A DRUNKEN coach driver has avoided jail despite taking his passengers on a tour of terror through North Yorkshire, swerving across icy lanes and driving the wrong way up a one-way street.
In a case magistrates described as displaying the most "most appalling" driving they had ever seen, Patrick Burke, 52, forced some of his 37 passengers - including screaming children - to beg him to pull over in horrendous weather conditions last month.
They had become suspicious when he smelled of alcohol and looked "dishevelled" as they returned from a day's Christmas shopping in York - but he insisted he was merely tired.
He then took them on a ten-mile journey as he attempted to drive them back to Manchester. On roads made hazardous by snow, he smashed into barriers attempting to turn the large single-decker which he had driven the wrong way down a busy one-way street.
At this point, two "absolutely terrified" passengers left the coach deciding the train would be safer - but Burke carried on ignoring cries from the bus.
He was finally persuaded to pull over - but compounded his errors by leaving the bus straddled across the A64 dual carriageway and then turning the lights out leaving the remaining passengers fearing a collision.
At Selby Magistrates Court, chairwoman Margaret Dennis told shamed Burke: "In all the years my colleagues and I have sat on this bench we've never heard such an appalling catalogue of events. It's a miracle they escaped serious harm."
But they decided against jailing him - instead ordering him to complete 300 hours of unpaid community work and banning him from driving for three years.
Prosecuting, Simon Ostler said Burke, of Cheadle, Cheshire, was driving the bus for his company Hayton's from Manchester to York for the passengers - ranging from children to the elderly - to enjoy a festive day out on December 5.
He arrived at 9.20am and told passengers he would be going to a Wetherspoon's for lunch. He then drank five lagers before returning to the bus at 5pm.
Mr Ostler said: "One woman said he looked tired and dishevelled, and her 12-year-old daughter even asked if he was drunk. Another passenger reported smelling alcohol on his breath.
"Tracy Fish, who had organised the trip, asked him if he had had an alcoholic drink and he replied 'No I haven't, I'm just very tired'. She accepted this and they drove off."
Within yards of leaving the coach park in the city centre he drove the wrong way up a one-way street, leaving the coach facing an oncoming bus. The bus driver managed to stop and even tried to help Burke reverse back, but he still managed to collide with a barrier on his third attempt.
It was at this point two passengers asked to get off because they were "so worried" by his driving and travelled home by train.
Undeterred, Burke continued on to the A64 which was covered in ice and slush. Another passenger's statement said he was swerving from the inside lane to the outside lane, then back towards the nearside kerb.
Ms Fish's written statement said: "People were panicking, I was scared and shaking. After one severe swerve passengers began shouting at him to pull over, and I knelt down beside him and gently asked him to pull over. He ignored me."

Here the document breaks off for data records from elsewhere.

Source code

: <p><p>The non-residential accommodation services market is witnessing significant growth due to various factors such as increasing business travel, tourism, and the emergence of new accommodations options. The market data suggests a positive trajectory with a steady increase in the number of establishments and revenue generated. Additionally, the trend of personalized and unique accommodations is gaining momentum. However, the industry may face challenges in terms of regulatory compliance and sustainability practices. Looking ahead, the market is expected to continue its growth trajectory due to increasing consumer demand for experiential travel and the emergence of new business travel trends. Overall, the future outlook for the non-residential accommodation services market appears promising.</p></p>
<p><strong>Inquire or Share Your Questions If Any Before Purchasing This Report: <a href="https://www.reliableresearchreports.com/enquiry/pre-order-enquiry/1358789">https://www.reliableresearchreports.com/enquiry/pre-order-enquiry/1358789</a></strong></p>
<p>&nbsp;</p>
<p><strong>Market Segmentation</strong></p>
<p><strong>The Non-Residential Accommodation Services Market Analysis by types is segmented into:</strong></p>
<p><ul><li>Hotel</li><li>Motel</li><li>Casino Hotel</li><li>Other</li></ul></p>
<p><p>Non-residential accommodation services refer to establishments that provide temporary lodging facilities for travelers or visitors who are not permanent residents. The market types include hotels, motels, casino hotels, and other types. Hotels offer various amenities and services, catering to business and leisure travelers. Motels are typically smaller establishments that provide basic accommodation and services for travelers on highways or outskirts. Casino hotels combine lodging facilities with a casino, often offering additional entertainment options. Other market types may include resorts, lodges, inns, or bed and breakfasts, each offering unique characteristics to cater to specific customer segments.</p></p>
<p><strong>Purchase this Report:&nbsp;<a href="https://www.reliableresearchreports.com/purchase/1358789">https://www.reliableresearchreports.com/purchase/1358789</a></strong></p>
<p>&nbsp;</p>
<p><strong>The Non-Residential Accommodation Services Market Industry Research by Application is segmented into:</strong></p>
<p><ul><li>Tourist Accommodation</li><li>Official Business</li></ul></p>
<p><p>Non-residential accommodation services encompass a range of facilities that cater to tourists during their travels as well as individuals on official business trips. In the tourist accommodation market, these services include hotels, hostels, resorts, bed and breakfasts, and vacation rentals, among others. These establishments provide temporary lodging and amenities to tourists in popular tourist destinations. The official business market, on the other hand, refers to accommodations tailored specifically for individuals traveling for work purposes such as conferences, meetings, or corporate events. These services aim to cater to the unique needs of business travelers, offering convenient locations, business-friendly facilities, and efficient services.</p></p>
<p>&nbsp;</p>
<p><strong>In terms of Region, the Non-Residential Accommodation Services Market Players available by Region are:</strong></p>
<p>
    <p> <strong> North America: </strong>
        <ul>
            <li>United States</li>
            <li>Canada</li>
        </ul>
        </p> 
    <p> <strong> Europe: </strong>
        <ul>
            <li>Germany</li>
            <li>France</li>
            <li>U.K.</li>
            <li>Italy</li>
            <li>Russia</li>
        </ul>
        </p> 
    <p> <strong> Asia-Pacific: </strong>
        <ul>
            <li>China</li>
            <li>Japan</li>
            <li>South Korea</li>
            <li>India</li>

After ten miles of torment she finally convinced the drunk driver to pull over, but he chose to do this with half the bus still on the inside lane of the A64 near Bilborough and then turned all the coach lights off.
Ms Fish continued: "Turning the lights off put us in grave danger of being hit by another vehicle. One young boy started crying and shouting and others were screaming."
She called police, and even then had to stop Burke resuming the journey as he kept returning to the driver's seat. He was breathalysed and found to have 63 mcgs of alcohol in 100 mls of blood - almost twice the legal limit.
Defending, Sandra Keen said: "He wants to apologise to those passengers who he accepts must have been absolutely terrified. There were children crying. He told police that he thanks God he was stopped because he knows what could have happened."
Burke was sacked by his employers when the offence came to light. He admitted driving above the legal alcohol limit, driving without due care and attention and failing to stop after an accident at an earlier hearing.
He was also told to complete a drink drivers' rehabilitation course and pay 85 costs.
Traffic Sergeant Hamish Halloway said: "In my 18 years as a police officer this is one of the worst cases of drink driving I have encountered with potential unthinkable consequences.
"The passengers put their trust in Burke, a professional coach driver, but he chose to put the lives of both adults, children and other road users at significant risk.
"Without the quick thinking actions of some of the adult passengers on the coach, the return journey to Manchester could have had far more serious consequences. Mr Burke's actions can only amount to disgraceful."